Here is another twist to our
resurrection story. Jesus has died and the risen Christ comes back. Yet
we
cannot hold onto him. We cannot keep him a certain way, in a certain
place,
with a certain look, even with a certain gender. On the one hand we can
have
this very specific and particular experience of the God incarnate. But
we cannot
hold only that image, the experience as if it were God for all time.
Some
people seem to hold onto Jesus, and his image and teaching become
mummified or
petrified. Instead of living love, Jesus too often becomes petrified
doctrine.
Or, we may hold him so long and so
tight, we don't let him do those things, which caused us to love him in
the
first place. One of the reasons I wanted to come to serve this church
was that
St. Johns was one of the founding members of the Sanctuary movement.
Back in
the 1980's tens of thousands of Guatemalans and Salvadorans were being
murdered
at the hands of US trained and supported death squads. As people fled
for their
lives to the United States, our government called them law-breakers and
illegal
aliens, and sent them back to face torture and death. St. John's said,
"Not if we have anything to do with it. God doesn't call them illegal.
In
God's eyes, our nation's support for state terrorism and genocide is
illegal.
As Christians, as American citizens, we are going to stand for
something
better." Other churches heard the call of the risen Lord and jumped on
board. In 1985 Christian Century called the Sanctuary movement the most
significant religious news story of the year.

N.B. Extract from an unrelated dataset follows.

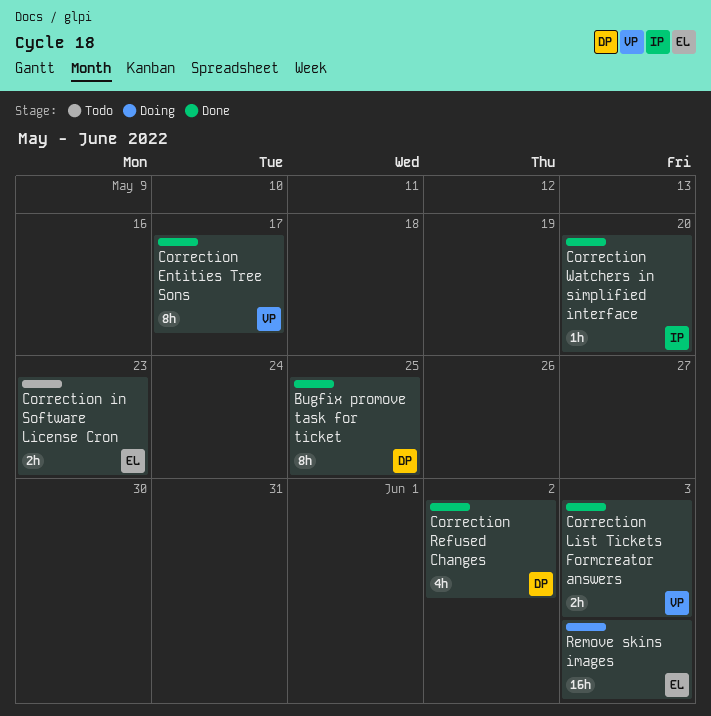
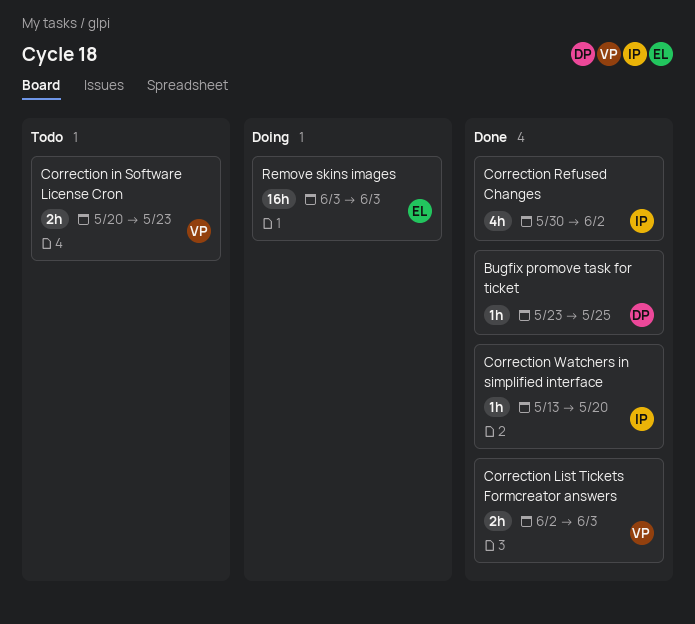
Bugfix promove task for ticket, estimate: 8h -> 1h
Correction Entities Tree Sons: present -> none
Correction in Software License Cron, owner: EL -> VP
Correction Refused Changes, owner: DP -> IP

But by the time I got here, Sanctuary
had developed more into a legal support system, the civil wars in
Central
America ended, St John's had grown a little older and intellectually
tight. And
holding onto the memories alone, even though wonderful, just didn't
seem to be
giving the church life.
The Tum family were among those who
were helped through the Sanctuary movement. Their village was burned,
their
elders raped and murdered, and they fled to the mountains, or to
Chiapas, and
eventually to the Bay Area. Years passed without knowing who among them
was dead
or alive. No doubt their family searched; they just wanted to know one
way or
the other who had taken them, where they had been laid. But they made
it here,
and met up with one another, got jobs as gardeners or custodians,
serving with
love the country that would have kept the stone over their path to a
new life.
Surely there is no going back to the
way it was before... before the crucifixion, before colonialism or
slavery,
before the burning, the pain and suffering and death, before our
complicity in
sin and evil. They are facts, and they should make us tremble. The evil
and
pain of the cross is not erased or denied by the resurrection; it is
surpassed
and overcome by forgiveness and hope, and by work for justice, equality
and
dignity for all people. Pain and suffering, anger and hate do not have
the last
word. Somehow grace carries us through to a new day, toward a new life
of joy
and peace.
Eventually the Tums who found refuge
here heard that their fellow remaining villagers went back to start a
new life.
It is tempting to want to hold onto this story, to hold onto them and
say,
"They are alive and we helped them. They are not in the tomb. Join us
to
tell this story of old."
But they said, don't hold onto me; we
have to unite with our God in heaven; we've got to go ahead to Galilee,
to
Xicaquic. We're going to help the people we left behind. They also need
to know
about new life."
And so it is that we too, on this
Easter morning here at St. John's, meet the risen Christ in a gardener,
and we
ourselves, giving thanks for, though not holding onto the past, move
out boldly
toward the future with new hope and life as a congregation. We can use
our
minds, our rational thought, our ethical systems, but God wants our
life, our
tears and our souls - God wants us to become a living part of the
story, this
miraculous story, the Gospel of Jesus Christ.